First: Jeff Tedford's initial reaction to the
fiasco is, as expected, dull. Via
The Band Is On The Field, this
SF Chron article has his first words on Hippiegate:
"Anybody who's asking those questions [about his dedication to Cal] is very uneducated to my feelings to Cal and this program," Tedford said. "My commitment is unwavering. My commitment is 100 percent to Cal. I'm not panicking. I'm not fazed by this at all. "I want those statements to be clear to our players, our recruits and anyone else who is wondering."
That's the only thing a man facing down signing day in less than two weeks could possibly say, but if the project is permanently kiboshed that would have to put a damper on his enthusiasm for staying at Cal.
The chances of that seem slim for any panicking Cal fans out there.
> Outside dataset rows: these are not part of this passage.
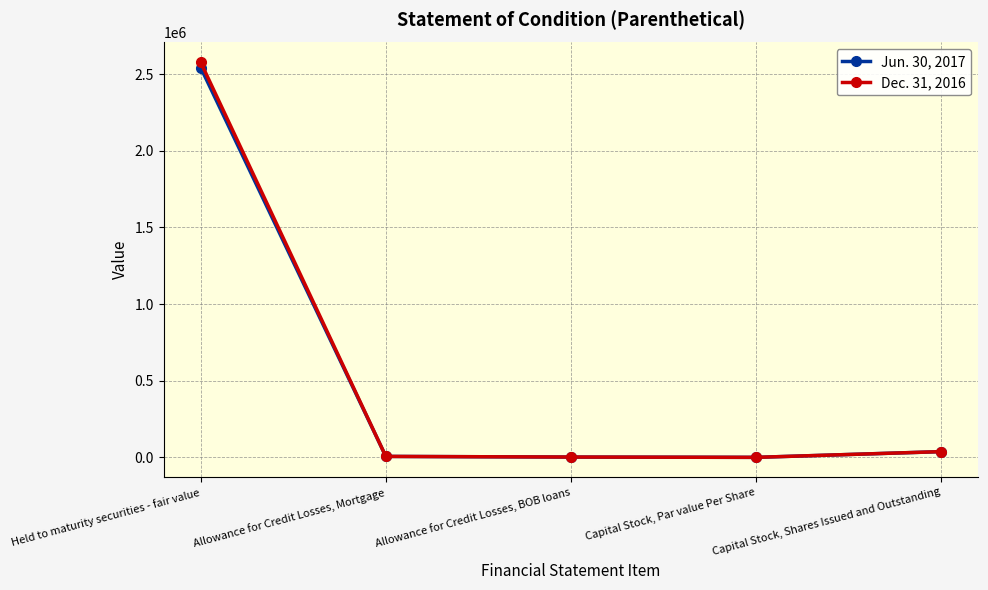

What is the sum of all Dec. 31, 2016 values?

2623044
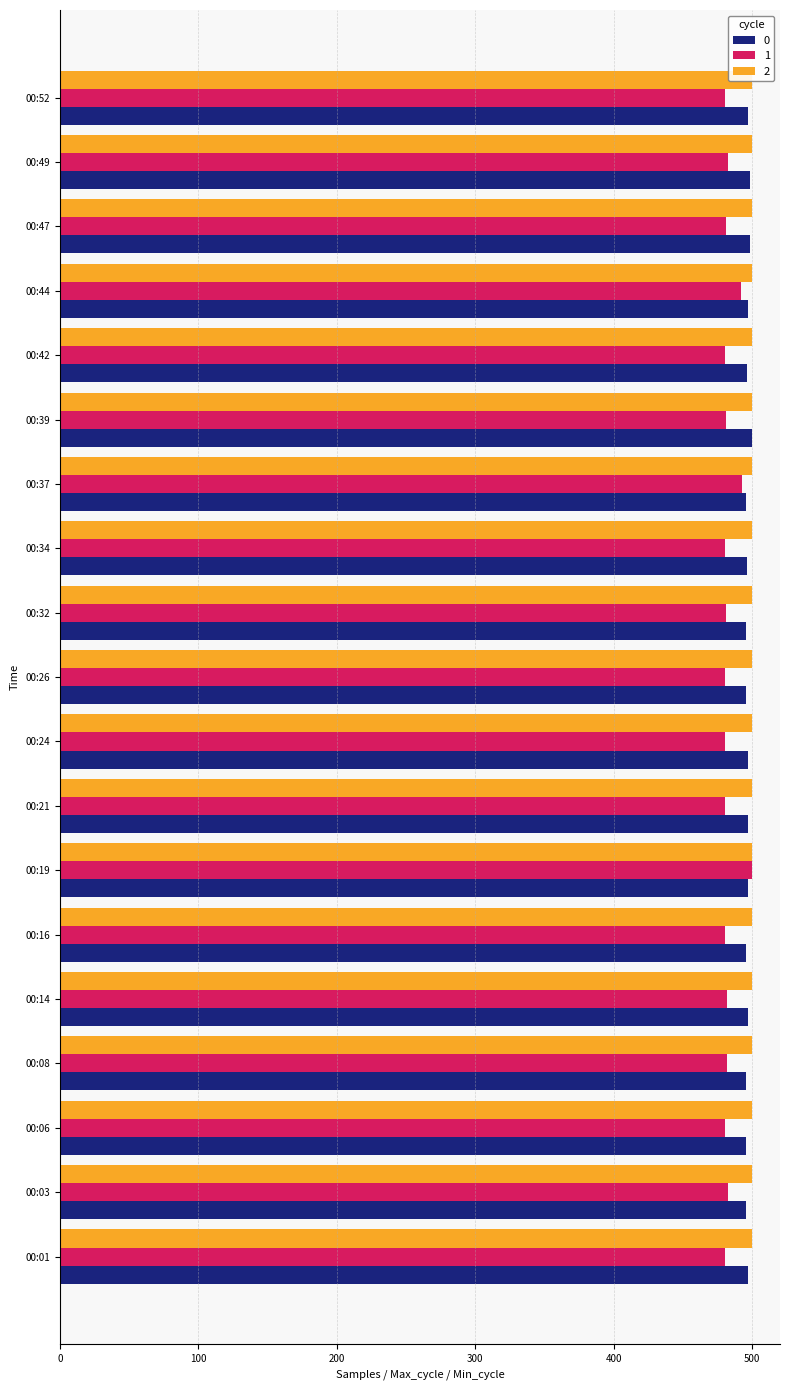

Which series has the largest range (max minus min)?

1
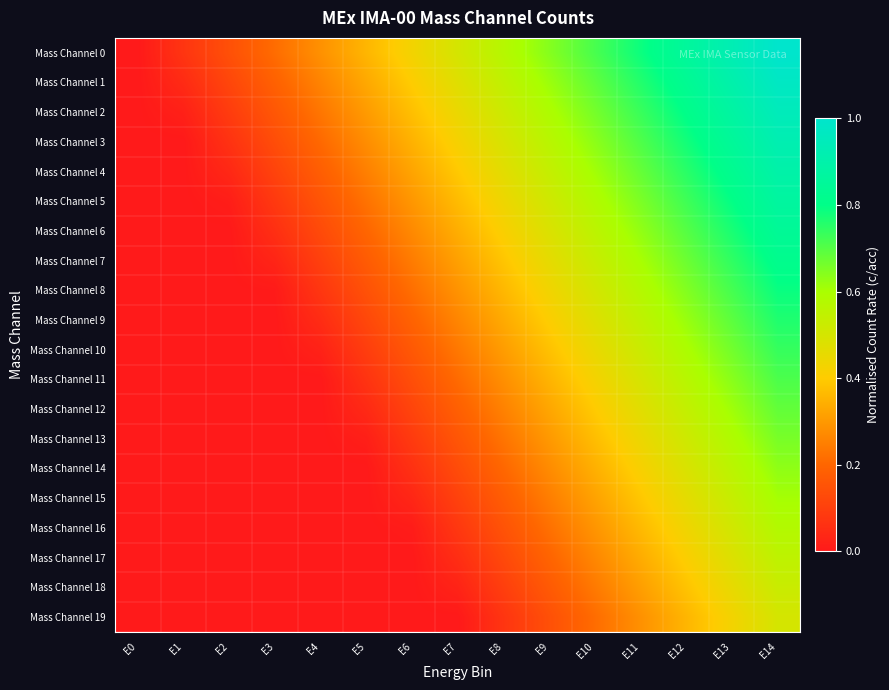

List the series in order of their peak value, lowest first.

Mass Channel 19, Mass Channel 18, Mass Channel 17, Mass Channel 16, Mass Channel 15, Mass Channel 14, Mass Channel 13, Mass Channel 12, Mass Channel 11, Mass Channel 10, Mass Channel 9, Mass Channel 8, Mass Channel 7, Mass Channel 6, Mass Channel 5, Mass Channel 4, Mass Channel 3, Mass Channel 2, Mass Channel 1, Mass Channel 0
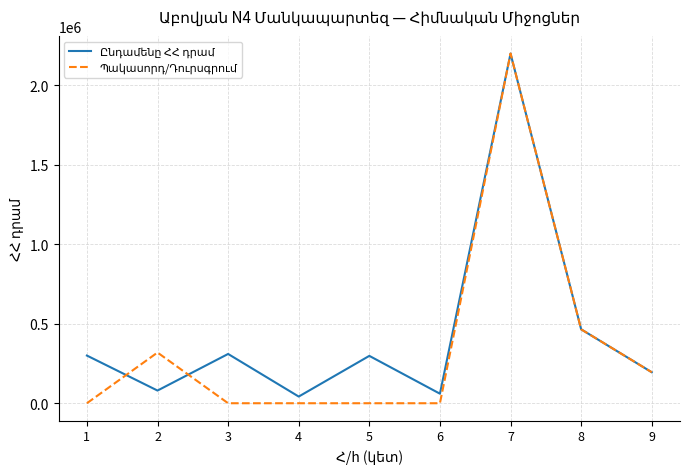

How many lines are shown in the chart?

2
Though the hippies are engaged in some literal tree-hugging, the injunction was granted based on a California law prohibiting state buildings from going up on earthquake faults.
Tightwad Hill explains:
[The judge's] ruling hasn't been released to the public, but the Chronicle report suggests that she found a likelihood that the stadium project would violate the Alquist-Priolo Act, which forbids the state from building new buildings on active earthquake faults. The University submitted a number of tests to the court, some of which showed no seismic activity under the project and others that were inconclusive.
So... that seems like a technicality unrelated to the whole hippie-tree mating thing and not one that is likely to stand up in court. End result is probably a trial that Hippies, Inc., loses and Cal proceeding with construction next year unless Hippies, Inc., comes up with more red tape. Obviously, that's not impossible. It's California and hippies are known to smell and be legally crafty.